Work instructions - Every record below must be retyped exactly, with the pictures left out.

Transcribed page contents -

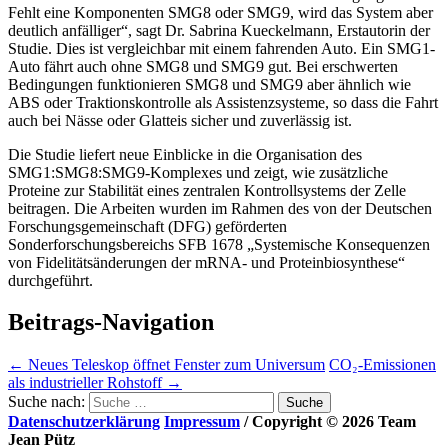
Fehlt eine Komponenten SMG8 oder SMG9, wird das System aber
deutlich anfälliger“, sagt Dr. Sabrina Kueckelmann, Erstautorin der
Studie. Dies ist vergleichbar mit einem fahrenden Auto. Ein SMG1-
Auto fährt auch ohne SMG8 und SMG9 gut. Bei erschwerten
Bedingungen funktionieren SMG8 und SMG9 aber ähnlich wie
ABS oder Traktionskontrolle als Assistenzsysteme, so dass die Fahrt
auch bei Nässe oder Glatteis sicher und zuverlässig ist.
Die Studie liefert neue Einblicke in die Organisation des
SMG1:SMG8:SMG9-Komplexes und zeigt, wie zusätzliche
Proteine zur Stabilität eines zentralen Kontrollsystems der Zelle
beitragen. Die Arbeiten wurden im Rahmen des von der Deutschen
Forschungsgemeinschaft (DFG) geförderten
Sonderforschungsbereichs SFB 1678 „Systemische Konsequenzen
von Fidelitätsänderungen der mRNA- und Proteinbiosynthese“
durchgeführt.
Beitrags-Navigation
←
Neues Teleskop öffnet Fenster zum Universum
CO₂-Emissionen
als industrieller Rohstoff
→
Suche nach:
Datenschutzerklärung
Impressum
/ Copyright © 2026 Team
Jean Pütz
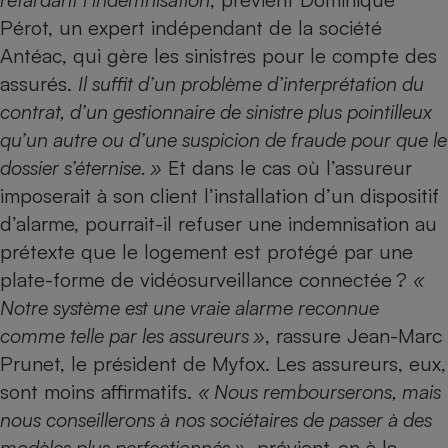
Téléphone mobile -
Pérot, un expert indépendant de la société
Smartphone
Plaque de cuisson à
Antéac, qui gère les sinistres pour le compte des
induction
assurés.
Il suffit d’un problème d’interprétation du
contrat, d’un gestionnaire de sinistre plus pointilleux
qu’un autre ou d’une suspicion de fraude pour que le
Climatiseur -
Ventilateur
dossier s’éternise. »
Et dans le cas où l’assureur
imposerait à son client l’installation d’un dispositif
d’alarme, pourrait-il refuser une indemnisation au
Antivirus
prétexte que le logement est protégé par une
Climatiseur -
plate-forme de vidéosurveillance connectée ?
«
Ventilateur
Notre système est une vraie alarme reconnue
comme telle par les assureurs »
, rassure Jean-Marc
Prunet, le président de Myfox. Les assureurs, eux,
sont moins affirmatifs.
« Nous rembourserons, mais
nous conseillerons à nos sociétaires de passer à des
modèles plus perfectionnés »
, prévient-on à la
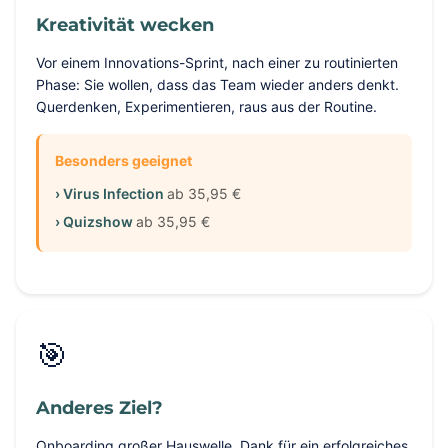
Kreativität wecken
Vor einem Innovations-Sprint, nach einer zu routinierten
Phase: Sie wollen, dass das Team wieder anders denkt.
Querdenken, Experimentieren, raus aus der Routine.
Besonders geeignet
› Virus Infection
ab 35,95 €
› Quizshow
ab 35,95 €
🎯
Anderes Ziel?
Onboarding großer Hauswelle, Dank für ein erfolgreiches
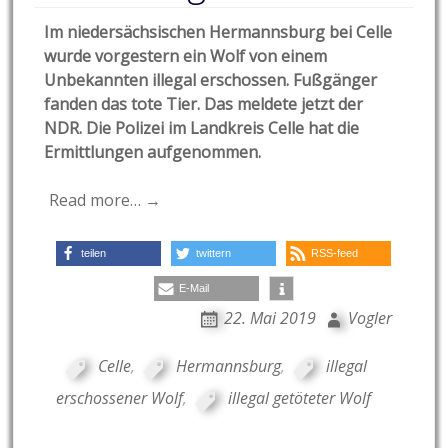
Im niedersächsischen Hermannsburg bei Celle
wurde vorgestern ein Wolf von einem
Unbekannten illegal erschossen. Fußgänger
fanden das tote Tier. Das meldete jetzt der
NDR. Die Polizei im Landkreis Celle hat die
Ermittlungen aufgenommen.
Read more… →
teilen
twittern
RSS-feed
E-Mail
22. Mai 2019
Vogler
Celle
,
Hermannsburg
,
illegal
erschossener Wolf
,
illegal getöteter Wolf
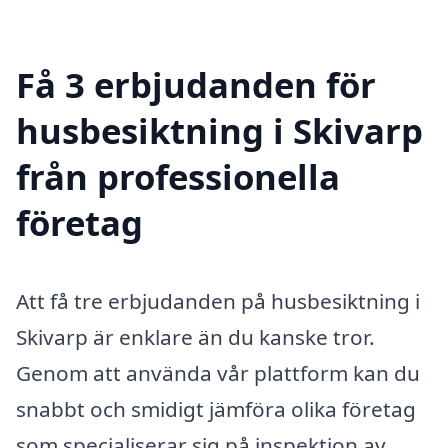
Få 3 erbjudanden för
husbesiktning i Skivarp
från professionella
företag
Att få tre erbjudanden på husbesiktning i
Skivarp är enklare än du kanske tror.
Genom att använda vår plattform kan du
snabbt och smidigt jämföra olika företag
som specialiserar sig på inspektion av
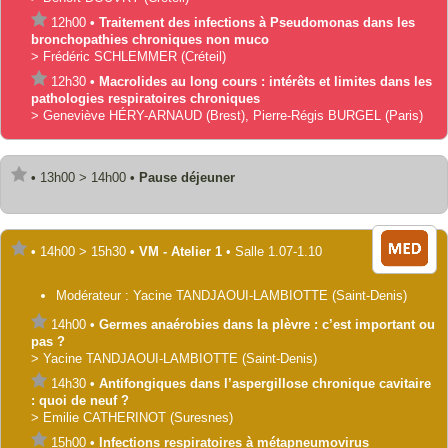
12h00
•
Traitement des infections à Pseudomonas dans les
bronchopathies chroniques non muco
>
Frédéric
SCHLEMMER
(Créteil)
12h30
•
Macrolides au long cours : intérêts et limites dans les
pathologies respiratoires chroniques
>
Geneviève
HÉRY-ARNAUD
(Brest)
,
Pierre-Régis
BURGEL
(Paris)
•
13h00
>
14h00
•
Pause déjeuner
•
14h00
>
15h30
•
VM - Atelier 1
•
Salle 1.07-1.10
Modérateur :
Yacine
TANDJAOUI-LAMBIOTTE
(Saint-Denis)
14h00
•
Germes anaérobies dans la plèvre : c’est important ou
pas ?
>
Yacine
TANDJAOUI-LAMBIOTTE
(Saint-Denis)
14h30
•
Antifongiques dans l’aspergillose chronique cavitaire
: quoi de neuf ?
>
Emilie
CATHERINOT
(Suresnes)
15h00
•
Infections respiratoires à métapneumovirus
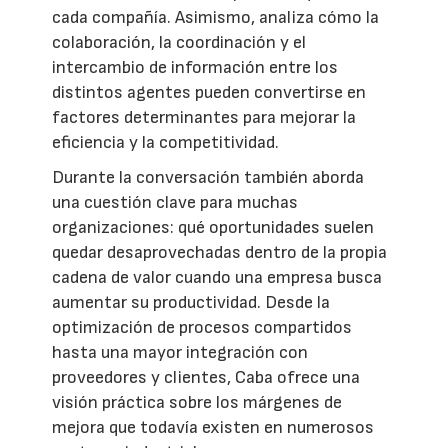
cada compañía. Asimismo, analiza cómo la
colaboración, la coordinación y el
intercambio de información entre los
distintos agentes pueden convertirse en
factores determinantes para mejorar la
eficiencia y la competitividad.
Durante la conversación también aborda
una cuestión clave para muchas
organizaciones: qué oportunidades suelen
quedar desaprovechadas dentro de la propia
cadena de valor cuando una empresa busca
aumentar su productividad. Desde la
optimización de procesos compartidos
hasta una mayor integración con
proveedores y clientes, Caba ofrece una
visión práctica sobre los márgenes de
mejora que todavía existen en numerosos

Output for this task -
Fehlt eine Komponenten SMG8 oder SMG9, wird das System aber
deutlich anfälliger“, sagt Dr. Sabrina Kueckelmann, Erstautorin der
Studie. Dies ist vergleichbar mit einem fahrenden Auto. Ein SMG1-
Auto fährt auch ohne SMG8 und SMG9 gut. Bei erschwerten
Bedingungen funktionieren SMG8 und SMG9 aber ähnlich wie
ABS oder Traktionskontrolle als Assistenzsysteme, so dass die Fahrt
auch bei Nässe oder Glatteis sicher und zuverlässig ist.
Die Studie liefert neue Einblicke in die Organisation des
SMG1:SMG8:SMG9-Komplexes und zeigt, wie zusätzliche
Proteine zur Stabilität eines zentralen Kontrollsystems der Zelle
beitragen. Die Arbeiten wurden im Rahmen des von der Deutschen
Forschungsgemeinschaft (DFG) geförderten
Sonderforschungsbereichs SFB 1678 „Systemische Konsequenzen
von Fidelitätsänderungen der mRNA- und Proteinbiosynthese“
durchgeführt.
Beitrags-Navigation
←
Neues Teleskop öffnet Fenster zum Universum
CO₂-Emissionen
als industrieller Rohstoff
→
Suche nach:
Datenschutzerklärung
Impressum
/ Copyright © 2026 Team
Jean Pütz
Téléphone mobile -
Pérot, un expert indépendant de la société
Smartphone
Plaque de cuisson à
Antéac, qui gère les sinistres pour le compte des
induction
assurés.
Il suffit d’un problème d’interprétation du
contrat, d’un gestionnaire de sinistre plus pointilleux
qu’un autre ou d’une suspicion de fraude pour que le
Climatiseur -
Ventilateur
dossier s’éternise. »
Et dans le cas où l’assureur
imposerait à son client l’installation d’un dispositif
d’alarme, pourrait-il refuser une indemnisation au
Antivirus
prétexte que le logement est protégé par une
Climatiseur -
plate-forme de vidéosurveillance connectée ?
«
Ventilateur
Notre système est une vraie alarme reconnue
comme telle par les assureurs »
, rassure Jean-Marc
Prunet, le président de Myfox. Les assureurs, eux,
sont moins affirmatifs.
« Nous rembourserons, mais
nous conseillerons à nos sociétaires de passer à des
modèles plus perfectionnés »
, prévient-on à la
Kreativität wecken
Vor einem Innovations-Sprint, nach einer zu routinierten
Phase: Sie wollen, dass das Team wieder anders denkt.
Querdenken, Experimentieren, raus aus der Routine.
Besonders geeignet
› Virus Infection
ab 35,95 €
› Quizshow
ab 35,95 €
🎯
Anderes Ziel?
Onboarding großer Hauswelle, Dank für ein erfolgreiches
Im niedersächsischen Hermannsburg bei Celle
wurde vorgestern ein Wolf von einem
Unbekannten illegal erschossen. Fußgänger
fanden das tote Tier. Das meldete jetzt der
NDR. Die Polizei im Landkreis Celle hat die
Ermittlungen aufgenommen.
Read more… →
teilen
twittern
RSS-feed
E-Mail
22. Mai 2019
Vogler
Celle
,
Hermannsburg
,
illegal
erschossener Wolf
,
illegal getöteter Wolf
Få 3 erbjudanden för
husbesiktning i Skivarp
från professionella
företag
Att få tre erbjudanden på husbesiktning i
Skivarp är enklare än du kanske tror.
Genom att använda vår plattform kan du
snabbt och smidigt jämföra olika företag
som specialiserar sig på inspektion av
12h00
•
Traitement des infections à Pseudomonas dans les
bronchopathies chroniques non muco
>
Frédéric
SCHLEMMER
(Créteil)
12h30
•
Macrolides au long cours : intérêts et limites dans les
pathologies respiratoires chroniques
>
Geneviève
HÉRY-ARNAUD
(Brest)
,
Pierre-Régis
BURGEL
(Paris)
•
13h00
>
14h00
•
Pause déjeuner
•
14h00
>
15h30
•
VM - Atelier 1
•
Salle 1.07-1.10
Modérateur :
Yacine
TANDJAOUI-LAMBIOTTE
(Saint-Denis)
14h00
•
Germes anaérobies dans la plèvre : c’est important ou
pas ?
>
Yacine
TANDJAOUI-LAMBIOTTE
(Saint-Denis)
14h30
•
Antifongiques dans l’aspergillose chronique cavitaire
: quoi de neuf ?
>
Emilie
CATHERINOT
(Suresnes)
15h00
•
Infections respiratoires à métapneumovirus
cada compañía. Asimismo, analiza cómo la
colaboración, la coordinación y el
intercambio de información entre los
distintos agentes pueden convertirse en
factores determinantes para mejorar la
eficiencia y la competitividad.
Durante la conversación también aborda
una cuestión clave para muchas
organizaciones: qué oportunidades suelen
quedar desaprovechadas dentro de la propia
cadena de valor cuando una empresa busca
aumentar su productividad. Desde la
optimización de procesos compartidos
hasta una mayor integración con
proveedores y clientes, Caba ofrece una
visión práctica sobre los márgenes de
mejora que todavía existen en numerosos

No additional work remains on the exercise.